Having a "C" or "E" in Your Title
Because there is no such thing as “executive” or “chief executive” school, I thought I should write about my “executive school equivalent.” While “executive producer” is the most obvious in the entertainment industry, my next few thoughts can be applied to almost any industry where people have titles containing “chief” or “executive.” For this piece, I will refer to them as “Cs and Es” and what it means to have one of those letters in your title.
As some of you may know, I work as an engineer during the day, and then work on my media/news/entertainment gigs at night. So going to journalism school was out of the question. Instead, I searched for other ways to get into “the business,” and learn all I could about how things worked (hey I work an engineer gig…give me some credit). One of the ways “into the business” included funding other people’s projects. My engineer’s salary was comfortable enough, and I could not exactly go to journalism/film school so I thought that funding other projects might be the way to go.
So, a few years ago a few colleagues pitched me with a project. I agreed to fund it not knowing exactly what I was getting myself into. I asked for an agreement with what they would spend my money on, along with the most important piece naming me as an executive producer. The agreement was e-mailed to me at 5 a.m. the morning of production. I remember asking for it way earlier. It was not well thought out, and left a some gaps. I thought well it was my first one, so let’s just see what happens.
Production happened at a house in West Lake Village in the morning. I would arrive later that night since I was booked during the day. The co-producer texted me some updates telling me what was happening with the production. Some of the crew was late, and might have gone over budget. Great…this was happening on my first film that I wrote a check for. It was definitely a learning experience. Being the nice guy I was, I covered the overage, and bought dinner for the cast and crew. All I wanted was a good film, and do this day, I still have not seen the finished product.
After that experience, I decided to tighten my wallet and not fund any more of these shorts, but something told me that I should continue making the work of this screenwriter/producer that got me started in the business. Another project came along, and was extremely well done. The script, logline, budget breakdown, locations, releases, were all in place. This time, a different crew really thought about how to spend the money.
So, I said yes, but this time I would be more involved in exercising more control over the production when necessary, but allowing people with more experience and talent to do their jobs. That is what having a “C” or “E” in your title is about. It is exercising control and responsibility when necessary, but allowing the people who are working for you to make something great. The short turned out wonderfully, and it was completed within 2 months of production. It took another month to polish and get it ready for festivals.
A third project came my way, and I agreed. I exercised some of the same control and responsibility. Just before the second day of casting, I get a call from the my co-producer/writer telling me that the production company wanted to use a union actor.

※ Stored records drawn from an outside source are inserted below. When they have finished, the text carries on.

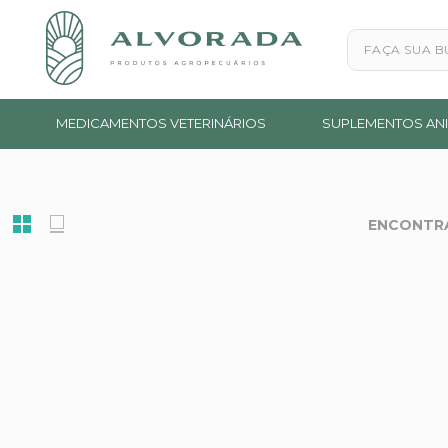
Faça sua busc
MEDICAMENTOS VETERINÁRIOS
SUPLEMENTOS ANI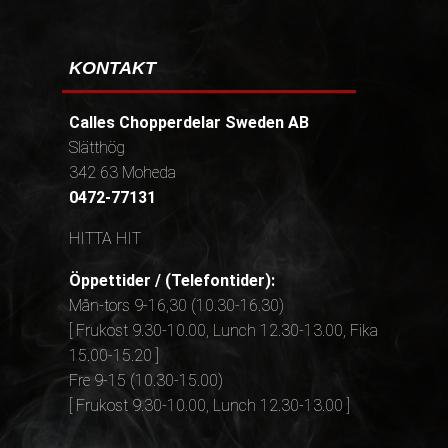
KONTAKT
Calles Chopperdelar Sweden AB
Slätthög
342 63 Moheda
0472-77131
HITTA HIT
Öppettider / (Telefontider):
Mån-tors 9-16,30 (10.30-16.30)
[ Frukost 9.30-10.00, Lunch 12.30-13.00, Fika
15.00-15.20 ]
Fre 9-15 (10.30-15.00)
[ Frukost 9.30-10.00, Lunch 12.30-13.00 ]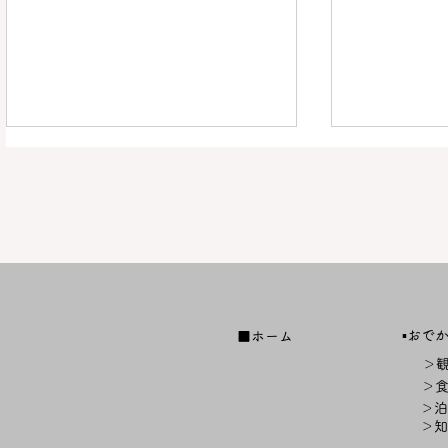
【沢山のご来場ありがとうご
【終了しま
▪️おで
■ホーム
ざいました！】「第４回天塩
塩川しじみ
＞
川しじみまつり」詳細決定！
＞
【終了しました】
＞泊
＞知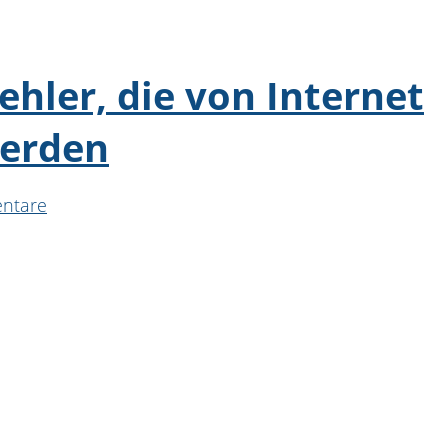
hler, die von Internet
erden
ntare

A union actor would bring some additional paperwork and maybe some additional hassle so, I said no. Additionally, I heard that they may not seem as prepared as I thought they would be. The co-producer wanted to pull funding and cancel the production. To be fair, I told him that I should at least meet them and see how they were doing. So the next day, I showed up at the casting location, and not one person from the production company was there. Actors were waiting, and I did not find that appealing. This was a short, and while it was not too much money, a lot of people were donating their time. The least the production company could do was show up on time. Other actors that we wanted to audition were not contacted. As the afternoon went on, I started realizing that the company was not ready. I asked questions to gauge their readiness. Some of their answers were questionable, and towards the end of the day, I decided to cancel the production.
The work they had done was very good, I just felt that they were not as prepared as I would have liked them to be (after my second short being phenomenal, my standards were pretty high). I talked to my co-producer and we decided it was best to cancel the project. I felt uneasy about doing it, but it was best for everyone involved.
That is something else that many “Cs and Es” forget. The decisions they make need to be the best possible ones for everyone. Not the best for their company stock, not the best for them, not the best for their ego, not even the best for their clients. They need to make the best decisions for everyone. This is the main reason that “Cs and Es” are paid their outrageous salaries and stock options. They are responsible not just to their clients, but also the employees who work under their direction.
Today, a lot of “Cs and Es” forget about what they are responsible for. With my engineering gig, I saw a lot of management styles where the people at the top forget what they were responsible for and slowly started driving the company into the ground. I just thought, hey let me do the opposite.
When I was asked to executive produce, I knew I had some power, but I also knew that I would never abuse it. I also knew exactly what I responsible for. In making a short, I was not just responsible for the end viewer, but also to the cast and crew to make sure that everyone was safe and doing their absolute best work. A few times on the set, I had a production assistant or two that needed help doing their jobs. So, I helped them figure out what they were doing. Production assistants are not lowest on the set, they are extremely valuable in doing a lot of the work that other people can not focus on. Because I choose to exercise balanced control, everyone that I have been able to work with backs my decisions and wants to work with me again.
As a “C or E” the best compliment you can get is not money or a great film, but having an army ready to back your decisions and most importantly work with or in some cases for you again.